Indeed, the U.S. federal obscenity law is peculiar in that it not only lacks a uniform national standard on what constitutes obscene matter, it also guarantees that conclusions on the subject will vary per jurisdiction. The United States Department of Justice explains under the “Citizen’s Guide to U.S. Federal Law on Obscenity” that judges and juries use a test called the “three-pronged Miller test” to evaluate the obscenity of the items in question. Those points of evaluation read as follows:
1.Whether the average person, applying contemporary adult community standards, finds that the matter, taken as a whole, appeals to prurient interests (i.e., an erotic, lascivious, abnormal, unhealthy, degrading, shameful, or morbid interest in nudity, sex, or excretion);
2.Whether the average person, applying contemporary adult community standards, finds that the matter depicts or describes sexual conduct in a patently offensive way (i.e., ultimate sexual acts, normal or perverted, actual or simulated, masturbation, excretory functions, lewd exhibition of the genitals, or sado-masochistic sexual abuse); and
3.Whether a reasonable person finds that the matter, taken as a whole, lacks serious literary, artistic, political, or scientific value.
This predicate on contemporary adult community standards is precisely why the obscenity laws offer something to fear in a society that purports to protect individual autonomy through the right to free speech in spite of prevailing authorities, such as the State and its moral compass. It’s a censorship that is arbitrarily dependent on what the general population finds tolerable, or rather, what the individuals in power find acceptable, and the U.S. does not have a history of social progressivism compared to its western kin (like Shaw wrote on Comstock in a cable to the New York Times in 1905, “Comstockery is the world’s standing joke at the expense of the United States. Europe likes to hear of such things. It confirms the deep-seated conviction of the Old World that America is a provincial place, a second-rate country-town civilization after all.”).

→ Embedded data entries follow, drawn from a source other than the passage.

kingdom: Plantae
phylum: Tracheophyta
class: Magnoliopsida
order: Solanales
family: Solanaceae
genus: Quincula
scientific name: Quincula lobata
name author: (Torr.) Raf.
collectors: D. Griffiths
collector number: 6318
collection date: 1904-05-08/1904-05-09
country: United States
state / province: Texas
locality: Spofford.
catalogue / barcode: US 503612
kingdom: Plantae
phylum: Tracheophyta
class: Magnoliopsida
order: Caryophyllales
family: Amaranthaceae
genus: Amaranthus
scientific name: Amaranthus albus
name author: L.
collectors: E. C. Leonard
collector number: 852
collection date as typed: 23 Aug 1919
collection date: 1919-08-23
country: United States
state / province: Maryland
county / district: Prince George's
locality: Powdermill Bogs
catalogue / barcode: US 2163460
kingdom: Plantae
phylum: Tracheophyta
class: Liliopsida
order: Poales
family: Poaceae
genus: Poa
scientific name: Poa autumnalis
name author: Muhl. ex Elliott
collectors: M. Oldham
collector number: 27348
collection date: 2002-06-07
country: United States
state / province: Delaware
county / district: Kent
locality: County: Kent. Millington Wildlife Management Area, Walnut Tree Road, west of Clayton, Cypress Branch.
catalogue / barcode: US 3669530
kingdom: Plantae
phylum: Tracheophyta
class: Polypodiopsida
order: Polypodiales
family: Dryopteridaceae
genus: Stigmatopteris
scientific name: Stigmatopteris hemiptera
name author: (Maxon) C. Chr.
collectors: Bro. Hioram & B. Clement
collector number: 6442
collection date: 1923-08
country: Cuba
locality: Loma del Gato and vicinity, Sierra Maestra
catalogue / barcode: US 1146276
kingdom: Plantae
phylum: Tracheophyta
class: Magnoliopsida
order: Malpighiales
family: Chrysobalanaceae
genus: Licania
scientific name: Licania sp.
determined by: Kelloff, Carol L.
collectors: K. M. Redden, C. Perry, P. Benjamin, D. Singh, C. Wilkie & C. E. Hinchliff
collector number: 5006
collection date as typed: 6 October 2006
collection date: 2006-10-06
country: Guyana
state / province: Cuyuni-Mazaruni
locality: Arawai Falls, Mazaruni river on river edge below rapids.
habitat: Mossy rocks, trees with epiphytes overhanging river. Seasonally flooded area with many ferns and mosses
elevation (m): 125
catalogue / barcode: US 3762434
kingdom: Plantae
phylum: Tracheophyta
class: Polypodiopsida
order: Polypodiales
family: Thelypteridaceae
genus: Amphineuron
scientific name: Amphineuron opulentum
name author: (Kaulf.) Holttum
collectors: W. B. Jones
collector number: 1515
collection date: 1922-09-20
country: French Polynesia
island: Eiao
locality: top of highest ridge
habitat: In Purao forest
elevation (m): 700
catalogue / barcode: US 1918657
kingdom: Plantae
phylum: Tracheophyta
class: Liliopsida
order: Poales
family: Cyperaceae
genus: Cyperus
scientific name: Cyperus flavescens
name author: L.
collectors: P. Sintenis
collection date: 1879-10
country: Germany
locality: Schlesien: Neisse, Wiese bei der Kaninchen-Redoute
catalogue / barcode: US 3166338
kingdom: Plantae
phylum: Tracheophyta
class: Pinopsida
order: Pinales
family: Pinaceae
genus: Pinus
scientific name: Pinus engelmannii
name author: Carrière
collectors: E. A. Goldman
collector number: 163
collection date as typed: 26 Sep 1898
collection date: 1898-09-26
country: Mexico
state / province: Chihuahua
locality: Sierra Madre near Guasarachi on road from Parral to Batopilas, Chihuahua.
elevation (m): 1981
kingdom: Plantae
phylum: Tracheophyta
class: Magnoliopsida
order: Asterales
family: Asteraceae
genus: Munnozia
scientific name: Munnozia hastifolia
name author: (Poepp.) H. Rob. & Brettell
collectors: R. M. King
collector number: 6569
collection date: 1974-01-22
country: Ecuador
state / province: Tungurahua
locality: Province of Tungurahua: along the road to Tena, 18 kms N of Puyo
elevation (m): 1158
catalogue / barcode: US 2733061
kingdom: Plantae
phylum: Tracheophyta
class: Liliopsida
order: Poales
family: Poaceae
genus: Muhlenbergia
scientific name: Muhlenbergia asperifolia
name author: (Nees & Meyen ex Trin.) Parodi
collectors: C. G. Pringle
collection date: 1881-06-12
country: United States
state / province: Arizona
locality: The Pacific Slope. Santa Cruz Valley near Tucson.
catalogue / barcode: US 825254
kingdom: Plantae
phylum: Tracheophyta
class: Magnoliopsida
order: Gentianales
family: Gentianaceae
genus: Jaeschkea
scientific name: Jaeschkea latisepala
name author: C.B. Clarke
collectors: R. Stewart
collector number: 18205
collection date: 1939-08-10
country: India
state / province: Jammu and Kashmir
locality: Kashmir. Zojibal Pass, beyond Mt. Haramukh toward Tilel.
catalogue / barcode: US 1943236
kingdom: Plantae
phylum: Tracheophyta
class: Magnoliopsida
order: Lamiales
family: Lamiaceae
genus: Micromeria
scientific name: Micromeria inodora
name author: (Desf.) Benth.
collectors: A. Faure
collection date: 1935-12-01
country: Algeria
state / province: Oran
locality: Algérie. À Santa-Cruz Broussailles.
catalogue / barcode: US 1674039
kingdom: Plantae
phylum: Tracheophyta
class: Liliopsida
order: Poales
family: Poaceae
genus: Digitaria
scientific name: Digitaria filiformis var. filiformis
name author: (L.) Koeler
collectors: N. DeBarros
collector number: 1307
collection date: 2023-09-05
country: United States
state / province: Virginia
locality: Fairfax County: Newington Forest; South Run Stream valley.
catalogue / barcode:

Although we discuss here simply a dispute over the distribution of materials (porn specifically) that tend to offend the sensibilities of some, it is clear how a statute shaped like the normative structure of the obscenity law might have wider implications in a “free” society.
The distinction between protected forms of free speech and obscene materials, which are illegal and thus not protected under the first amendment, are determined by cultural factors. In effect, the First Amendment protections of free speech vary across the U.S., subject to local U.S. federal districts and contemporary moral standards. “Whether a reasonable person finds that the matter…lacks serious literary, artistic, political or scientific value” is hardly a substantial legal statement (regardless of the extent to which one attributes artistic merit to commercial pornography) reminding us how much of a human endeavour law truly is. Case-by-case applicability is never a good idea when it comes to determining the extent of the protection of our civil liberties, and the particular case of U.S. obscenity law is an example of the fundamental struggle between civil liberties and group belief systems. A truly free society is able to parse the difference, conceding and protecting freedoms even when it’s uncomfortable.
Perhaps we can agree on this final tenet, a slight rewording of the dictum misattributed to Voltaire: “I do not agree with what you like to watch, but I’ll defend to the death your right to watch it.”